The .416 Weatherby Magnum is a belted, bottlenecked cartridge designed by Ed Weatherby and launched commercially in 1989. It is a dangerous-game cartridge intended for the hunting of heavy dangerous game such as elephant and African Cape buffalo. It is considered the most powerful commercial .416 cartridge, besting the Remington, Rigby and Ruger .416s by a velocity of 300 ft/s. Unlike earlier Weatherby cartridges which were designed by Roy Weatherby, this cartridge was designed by his son Ed Weatherby.

Beginning in the 1960s and through the 1970s, safari hunting in Africa was on the decline, and in turn demand for big-bore cartridges waned. Furthermore, the introduction of the .458 Winchester Magnum, which could be chambered in inexpensive rifles, further put a nail in the coffin of other big-bore cartridges such as the .416 Rigby, which required an oversized rifle action. Due to the lack of interest, ammunition manufacturers like Kynoch ceased operations.

However, by the 1980s, a renewed interest in safari hunting created a demand for big-bore dangerous-game cartridges. In 1988 Remington stepped up to the plate with their iteration of the .416 Hoffman, which was given the name .416 Remington Magnum. Unlike the Rigby, the Remington cartridge utilized the .375 H&H Magnum case and therefore, unlike the .416 Rigby, could be chambered in most firearm actions.

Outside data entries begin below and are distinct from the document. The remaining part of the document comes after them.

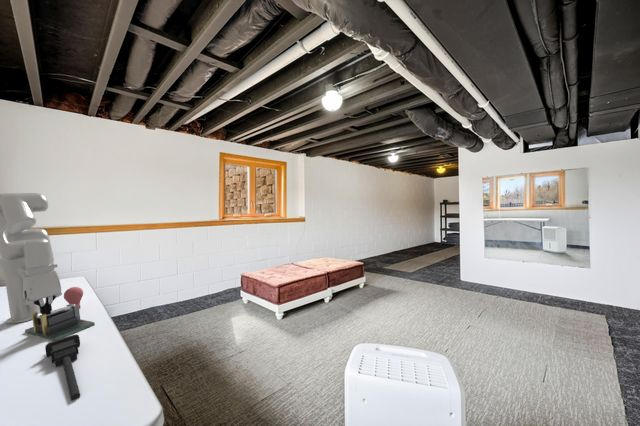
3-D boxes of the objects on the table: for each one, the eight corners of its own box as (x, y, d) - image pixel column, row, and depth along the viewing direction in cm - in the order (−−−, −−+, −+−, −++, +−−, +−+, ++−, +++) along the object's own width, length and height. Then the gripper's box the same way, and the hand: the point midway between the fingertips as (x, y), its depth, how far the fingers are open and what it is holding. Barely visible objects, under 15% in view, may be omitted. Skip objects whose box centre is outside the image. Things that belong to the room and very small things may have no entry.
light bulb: (73, 314, 128) (70, 289, 127) (62, 313, 129) (58, 289, 128) (89, 307, 135) (86, 284, 134) (78, 307, 136) (74, 284, 135)
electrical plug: (78, 341, 100) (77, 329, 100) (98, 395, 72) (96, 378, 72) (46, 352, 94) (44, 339, 93) (53, 416, 66) (51, 398, 66)
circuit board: (25, 332, 111) (22, 311, 111) (64, 318, 123) (61, 299, 122) (55, 340, 102) (51, 317, 101) (94, 324, 114) (91, 304, 113)
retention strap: (36, 318, 107) (36, 315, 107) (73, 306, 118) (72, 303, 118) (40, 319, 106) (40, 315, 106) (76, 307, 117) (76, 304, 117)
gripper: (59, 265, 116) (64, 306, 117) (9, 275, 102) (16, 321, 103) (68, 265, 113) (74, 307, 114) (18, 276, 99) (25, 323, 100)
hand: (46, 314), depth 108 cm, fingers closed
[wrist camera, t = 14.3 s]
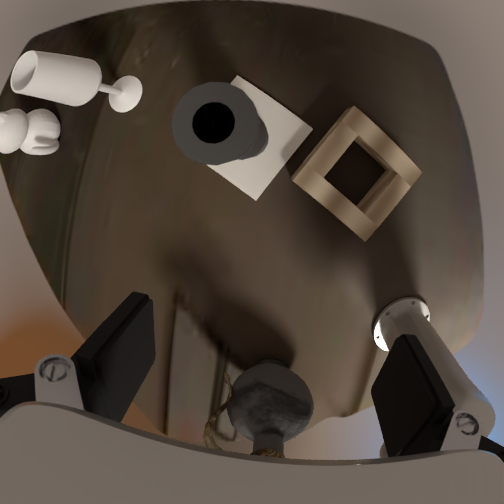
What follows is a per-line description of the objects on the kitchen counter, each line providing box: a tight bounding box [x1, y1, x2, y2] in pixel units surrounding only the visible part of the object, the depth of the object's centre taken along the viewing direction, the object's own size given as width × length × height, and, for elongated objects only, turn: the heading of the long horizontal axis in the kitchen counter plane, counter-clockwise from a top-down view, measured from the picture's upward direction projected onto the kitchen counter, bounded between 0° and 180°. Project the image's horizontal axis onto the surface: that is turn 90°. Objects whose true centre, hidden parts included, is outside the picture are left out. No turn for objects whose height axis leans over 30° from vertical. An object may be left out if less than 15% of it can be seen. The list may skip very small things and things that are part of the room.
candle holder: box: [171, 82, 269, 165], centre depth 29 cm, size 6×6×25 cm
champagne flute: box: [11, 51, 142, 112], centre depth 28 cm, size 7×7×24 cm
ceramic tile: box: [208, 75, 313, 200], centre depth 41 cm, size 14×14×1 cm
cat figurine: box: [0, 109, 61, 155], centre depth 35 cm, size 9×12×15 cm
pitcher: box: [203, 359, 314, 458], centre depth 42 cm, size 11×19×30 cm, turn 57°
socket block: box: [291, 106, 422, 242], centre depth 39 cm, size 14×14×5 cm
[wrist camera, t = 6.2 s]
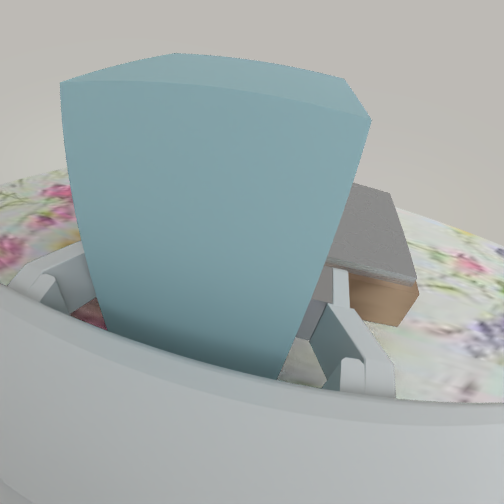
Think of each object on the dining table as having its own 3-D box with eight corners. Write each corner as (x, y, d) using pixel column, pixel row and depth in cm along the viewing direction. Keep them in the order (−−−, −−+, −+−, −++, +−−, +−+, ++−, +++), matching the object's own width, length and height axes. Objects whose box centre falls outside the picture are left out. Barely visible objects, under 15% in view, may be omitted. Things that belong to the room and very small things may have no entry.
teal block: (142, 415, 13) (59, 82, 4) (175, 337, 17) (174, 53, 8) (245, 445, 13) (371, 119, 4) (263, 360, 16) (344, 79, 8)
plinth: (90, 252, 21) (81, 205, 18) (158, 178, 30) (158, 140, 27) (397, 326, 19) (425, 285, 17) (379, 227, 29) (393, 192, 26)
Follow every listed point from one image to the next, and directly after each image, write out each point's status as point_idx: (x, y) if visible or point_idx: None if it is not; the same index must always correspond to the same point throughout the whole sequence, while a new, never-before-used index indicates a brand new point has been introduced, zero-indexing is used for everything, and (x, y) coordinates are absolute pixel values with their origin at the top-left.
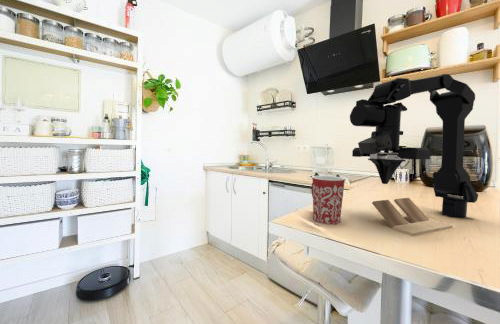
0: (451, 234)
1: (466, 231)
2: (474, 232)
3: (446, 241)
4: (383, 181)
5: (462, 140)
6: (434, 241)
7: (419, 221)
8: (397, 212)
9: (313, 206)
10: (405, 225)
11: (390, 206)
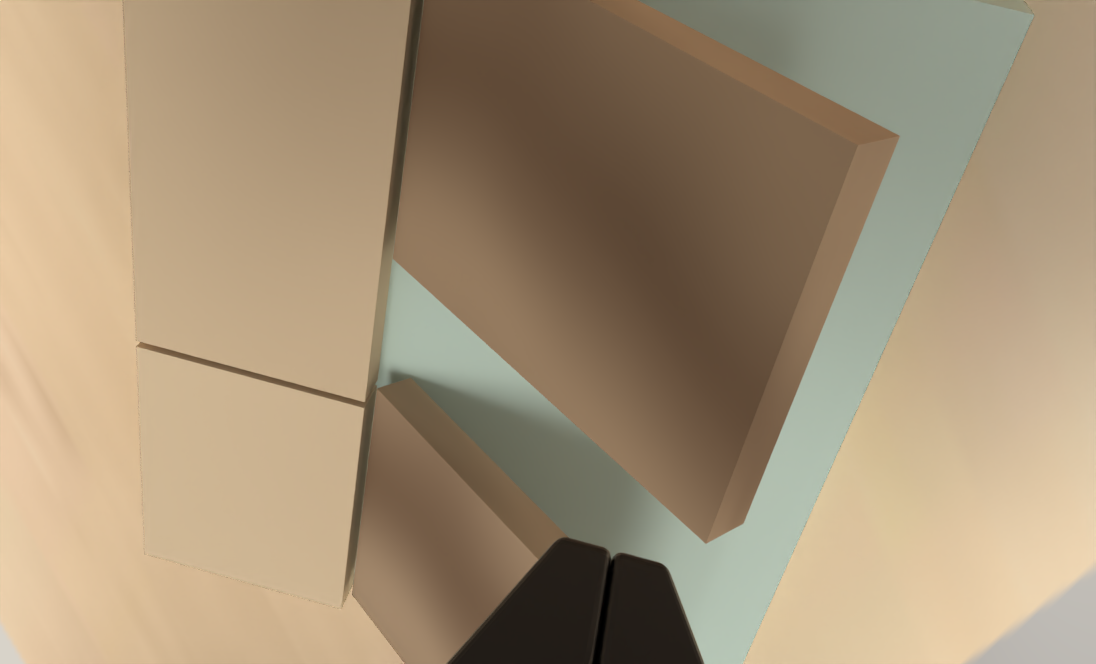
0: None
1: (151, 611)
2: (113, 628)
3: (39, 161)
4: (593, 594)
5: None
6: (75, 42)
7: (373, 448)
8: (519, 333)
9: None
10: (360, 113)
11: (618, 374)
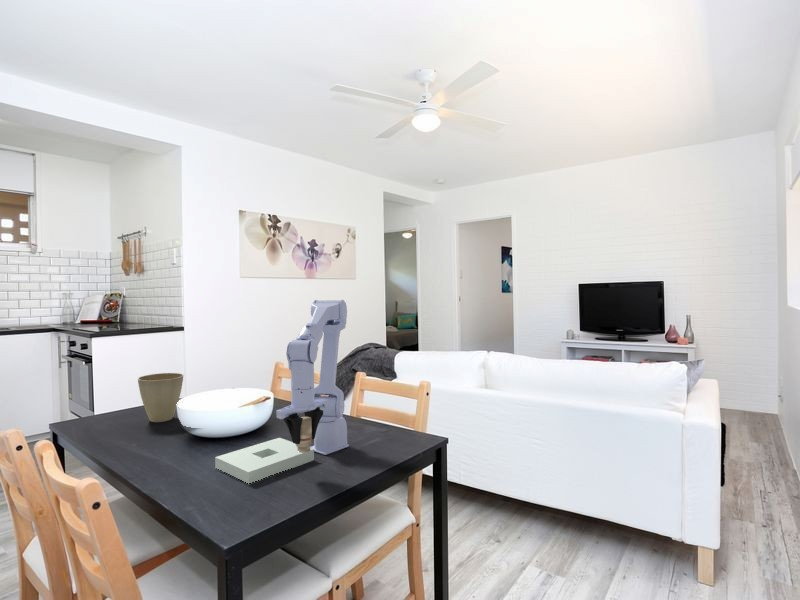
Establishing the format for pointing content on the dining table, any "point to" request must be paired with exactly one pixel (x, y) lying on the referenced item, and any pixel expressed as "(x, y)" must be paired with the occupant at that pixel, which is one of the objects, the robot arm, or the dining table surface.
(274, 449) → the board
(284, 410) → the robot arm
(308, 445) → the peg
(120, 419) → the dining table surface
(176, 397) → the plant pot
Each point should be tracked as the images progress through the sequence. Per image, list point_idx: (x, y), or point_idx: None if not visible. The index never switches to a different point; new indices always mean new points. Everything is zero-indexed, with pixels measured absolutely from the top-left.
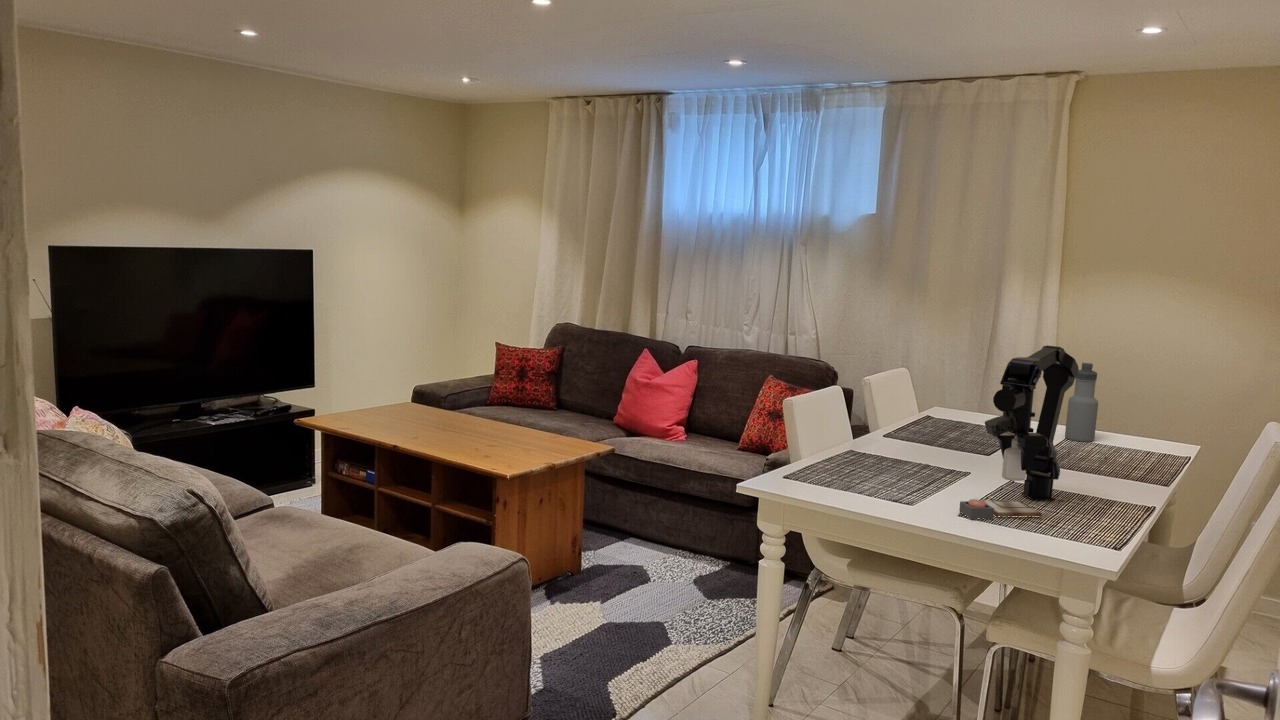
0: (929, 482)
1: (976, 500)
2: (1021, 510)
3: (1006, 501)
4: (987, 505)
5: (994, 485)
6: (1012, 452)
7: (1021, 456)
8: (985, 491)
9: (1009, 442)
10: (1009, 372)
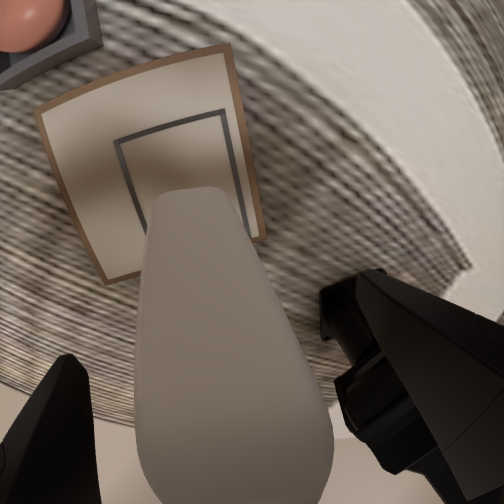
0: (475, 29)
1: (39, 8)
2: (99, 219)
3: (233, 184)
4: (22, 62)
5: (454, 215)
6: (141, 458)
7: (10, 458)
8: (415, 164)
9: (468, 435)
10: None
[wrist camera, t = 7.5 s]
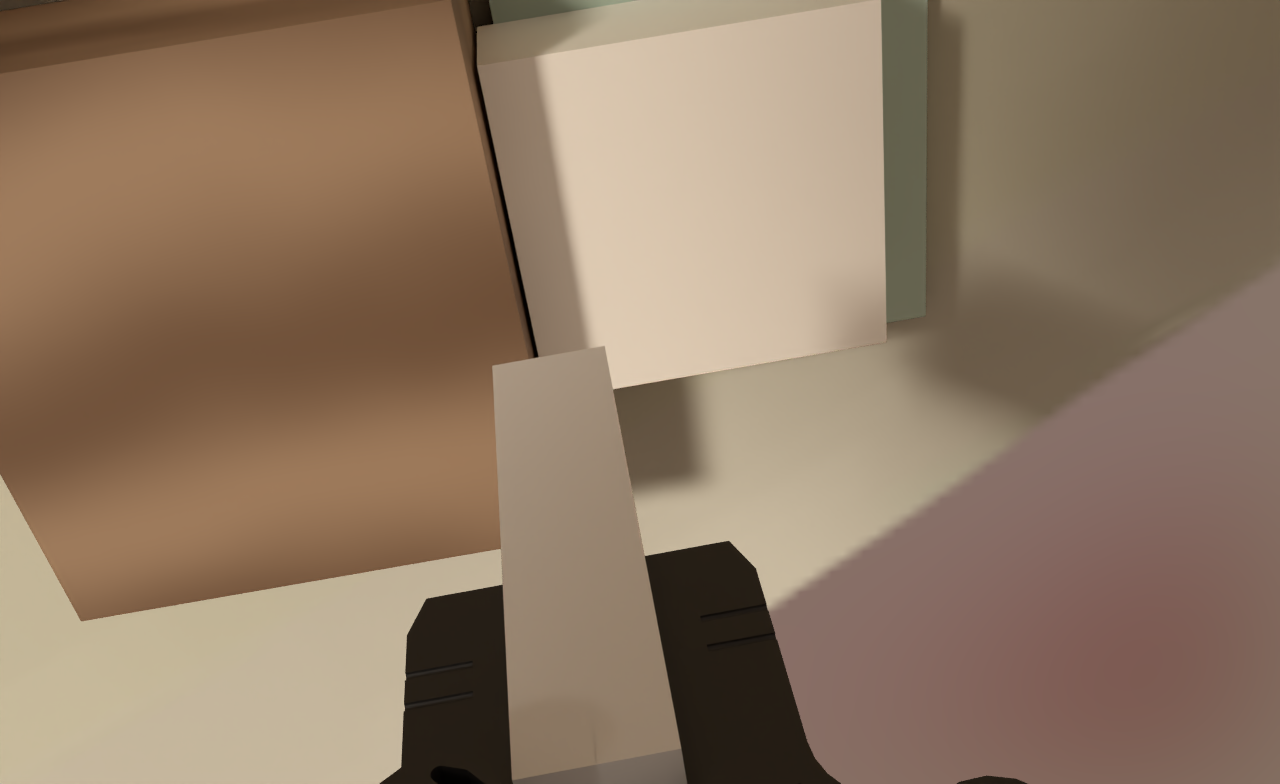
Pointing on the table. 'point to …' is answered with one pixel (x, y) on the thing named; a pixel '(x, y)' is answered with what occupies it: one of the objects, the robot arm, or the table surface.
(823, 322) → the tile
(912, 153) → the mat
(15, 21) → the brown flat block
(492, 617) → the robot arm
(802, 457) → the table surface
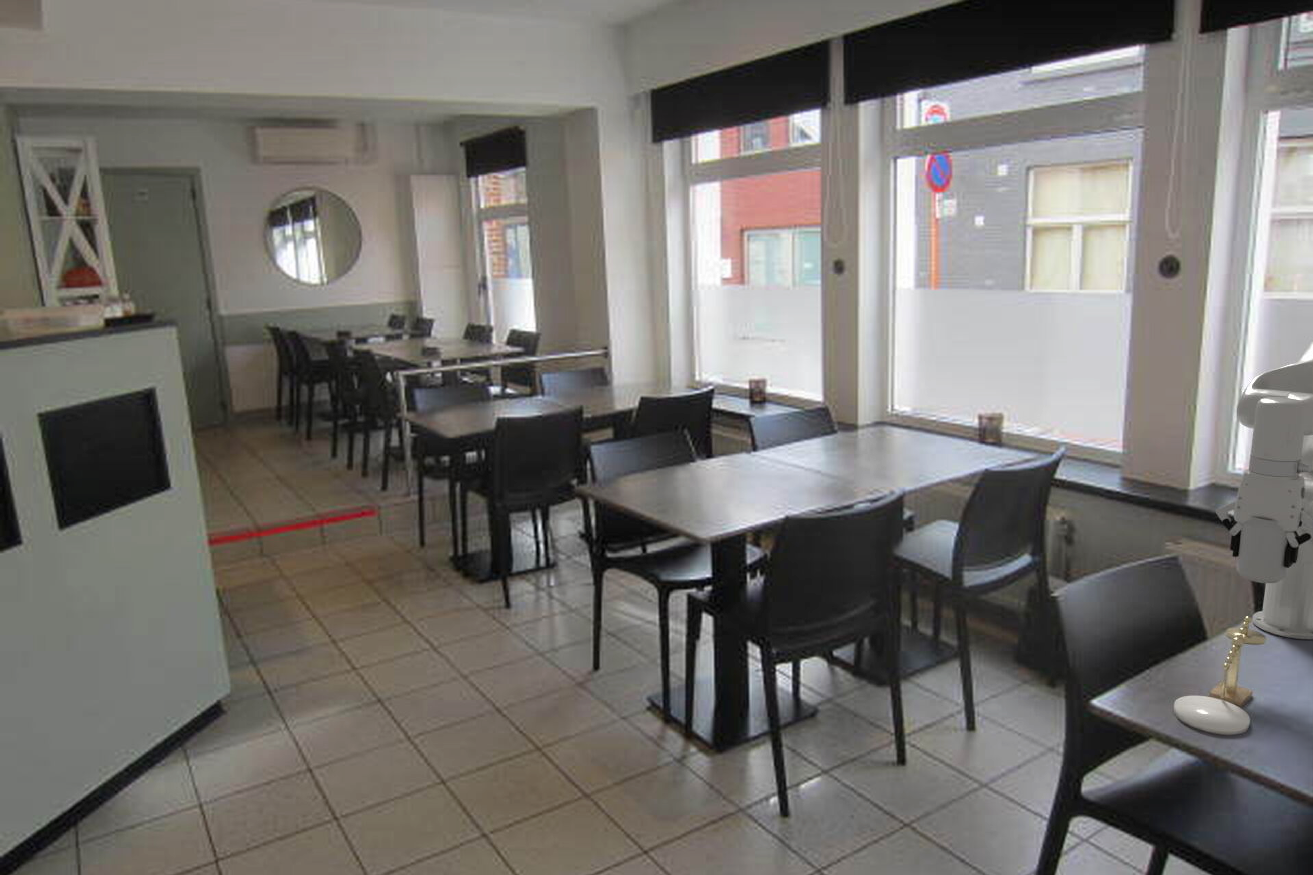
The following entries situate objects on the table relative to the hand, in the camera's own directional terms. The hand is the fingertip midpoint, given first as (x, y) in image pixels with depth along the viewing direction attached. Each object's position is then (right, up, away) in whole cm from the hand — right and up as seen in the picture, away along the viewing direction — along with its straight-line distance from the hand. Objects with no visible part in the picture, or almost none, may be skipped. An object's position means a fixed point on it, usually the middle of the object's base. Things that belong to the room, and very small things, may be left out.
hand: (1262, 559), depth 168 cm
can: (0, -4, +1) cm, 4 cm away
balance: (-8, -23, -5) cm, 25 cm away
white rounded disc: (-17, -25, -12) cm, 33 cm away
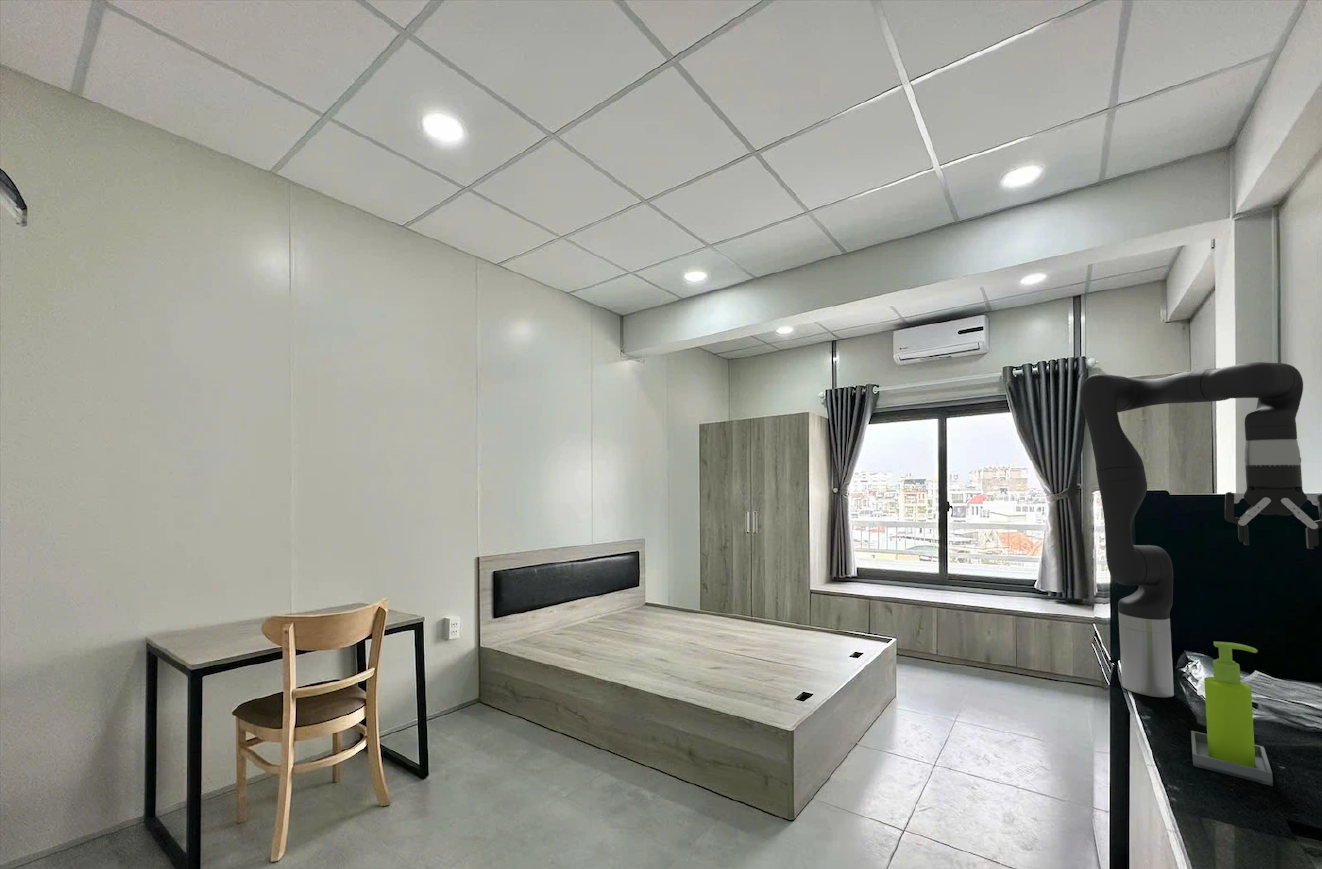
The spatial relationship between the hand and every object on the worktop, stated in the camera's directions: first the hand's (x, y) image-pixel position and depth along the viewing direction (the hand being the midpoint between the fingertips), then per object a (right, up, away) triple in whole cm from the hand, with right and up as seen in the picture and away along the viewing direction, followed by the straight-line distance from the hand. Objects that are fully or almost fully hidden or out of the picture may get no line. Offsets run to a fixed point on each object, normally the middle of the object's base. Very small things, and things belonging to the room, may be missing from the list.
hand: (1277, 546), depth 112 cm
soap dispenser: (-20, -35, -12) cm, 42 cm away
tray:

Taking advantage of this momentum, Weatherby introduced their own .416 cartridge in 1989; it was based on the .378 Weatherby Magnum cartridge, which was necked up to accept a .416 in bullet.

==Design==
In traditional Weatherby fashion, a Weatherby cartridge would outclass similar-caliber cartridges with regard to the performance of the cartridge. To accomplish this task Weatherby relied on one of the largest commercial sporting cartridge cases available. The .416 Weatherby Magnum uses the same case as the .378 Weatherby Magnum and the .460 Weatherby Magnum. The case design was inspired by the .416 Rigby cartridge and features a belt and Weatherby's signature double-radius venturi shoulder. Unlike the .416 Ruger and the .416 Remington, the .416 Weatherby Magnum requires an extra-large bolt face and large magnum action to contain the cartridge due to its oversized dimensions. Putting this in perspective, the .416 Weatherby Magnum has a case capacity of 140 gr. of water (9.09 cm^{3}), an increase of 31% over that of the .416 Remington Magnum case.

The .416 Weatherby Magnum has been standardized by both the CIP and SAAMI. SAAMI recommends a 6-grooved barrel with a bore Ø of .408 in and a groove Ø of .416 in with a twist rate of one revolution in 14 in. Weatherby's pressure rating is 65000 psi; however; Weatherby's own factory ammunition is loaded to lower pressure levels than this maximum. As with other Weatherby cartridges, there are discrepancies between SAAMI and CIP dimensions. This is arises from the CIP's treatment of the double-venturi case, shoulder and neck area of the cartridge. the CIP attempts to treat the shoulder as a conventional shoulder with transitional radius between each of the segments.